Partes do exercício:
(a) Transcreva do texto sobre Elias Garcia o trecho que vai de "O Futuro, mais" até "avançada do Partido Republicano.", incluindo estas últimas palavras.
(b) Escreva a continuação do texto sobre Elias Garcia a partir da última frase apresentada.

++++ Texto fornecido ++++

Almada, um aspecto do cortejo de homenagem a Elias Garcia, 1933.
Imagem: ANTT

Neste ano ainda se não havia constituído em Portugal o Partido Republicano; José Felix Henriques Nogueira e Lopes de Mendonça não tinham conseguido formar em torno de si um grupo de acção. 

O Futuro, mais tarde, em 1862, fundiu-se com a Discussão, tomando o nome de Política Liberal; foi este um dos jornais que mais valentemente combateram contra a vinda a Portugal das irmãs de caridade e dos lazaristas franceses, sendo secundado nessa luta por José Estêvão na câmara dos deputados.

Em 1868 pertenceu ao célebre grupo do pátio do Salema, donde saiu o Partido Reformista, que foi, por assim dizer, a guarda avançada do Partido Republicano. 

Elias Garcia foi convidado para entrar no ministério presidido pelo bispo de Viseu, D. António Alves Martins, e doutra vez recebeu convite do visconde de Sá do Bandeira. Recusou essa honra, que muitas mais vezes repeliu, mesmo depois de ser eleito para o directório do Partido Republicano.

Cacilhas, um aspecto do cortejo de homenagem a Elias Garcia, 1933.
Imagem: ANTT

Em 1865 foi também redactor principal do Jornal de Lisboa, que redigiu até ao último número. 

A 12 de outubro de 1873 publicou-se o primeiro número da Democracia, jornal redigido por José Elias Garcia, inserindo um artigo editorial escrito por Latino Coelho, precedendo a exposição do programa republicano, que era o do jornal.

++++ Dados fornecidos ++++

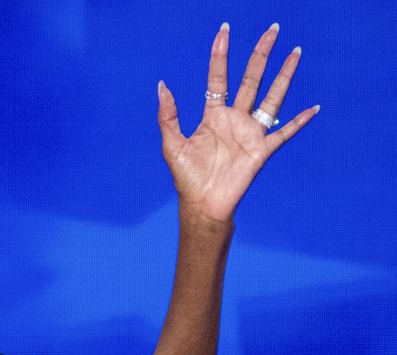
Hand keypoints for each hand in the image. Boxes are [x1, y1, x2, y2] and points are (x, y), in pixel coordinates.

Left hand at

++++

Respostas do exercício:
(a)
O Futuro, mais tarde, em 1862, fundiu-se com a Discussão, tomando o nome de Política Liberal; foi este um dos jornais que mais valentemente combateram contra a vinda a Portugal das irmãs de caridade e dos lazaristas franceses, sendo secundado nessa luta por José Estêvão na câmara dos deputados.

Em 1868 pertenceu ao célebre grupo do pátio do Salema, donde saiu o Partido Reformista, que foi, por assim dizer, a guarda avançada do Partido Republicano.

(b)
Mais tarde, em 1876, organizou-se um centro republicano, devido especialmente a Elias Garcia. Não foi, porém, este o primeiro centro estabelecido no país, pois já haviam sido fundados em Coimbra, mas até à data da instituição do de Lisboa, ainda o Partido Republicano não estava definitivamente constituído.

José Elias Garcia foi deputado pela primeira vez em setembro de 1870, quando tinha ainda o seu nome ligado ao Partido Reformista, que, por ser então o mais liberal, era o que convinha aos homens que compunham a guarda avançada da democracia. 

Em 1881, depois da valente campanha do tratado de Loureço Marques, em que ele tomou parte muito activa, comparecendo nos comícios particulares que se realizaram em Lisboa contra aquele tratado, e como protesto contra o governo regenerador que iniciara o período das perseguições, foi eleito pelo círculo 95, de Lisboa, para a legislatura que começou em 2 de janeiro de 1882, e terminou pela dissolução de 24 de maio de 1884.

Tornou a ser deputado na legislatura de 15 de dezembro do referido ano de 1884 até 7 de janeiro de 1887, dia em que foi dissolvida a câmara. Também pertenceu à legislatura de 2 de abril de 1887, dissolvendo-se a Câmara em 11 de julho de 1889. Nas eleições que se seguiram, a lista republicana ficou derrotada, porque, não tendo sido atendidas as reclamações dos centros republicanos, a votação se dividiu.

Colocação da lápide na casa onde nasceu Elias Garcia em Cacilhas, 1933.
Imagem: ANTT

Com a questão inglesa e os primeiros actos do despotismo do governo regenerador, o partido republicano novamente se animou, e apesar das simpatias gerais dos candidatos do governo, escolhidos entre os africanistas de maior popularidade, a lista republicana triunfou no dia 29 do março de 1890, sendo Elias Garcia novamente eleito, juntamente com Latino Coelho e Manuel Arriaga.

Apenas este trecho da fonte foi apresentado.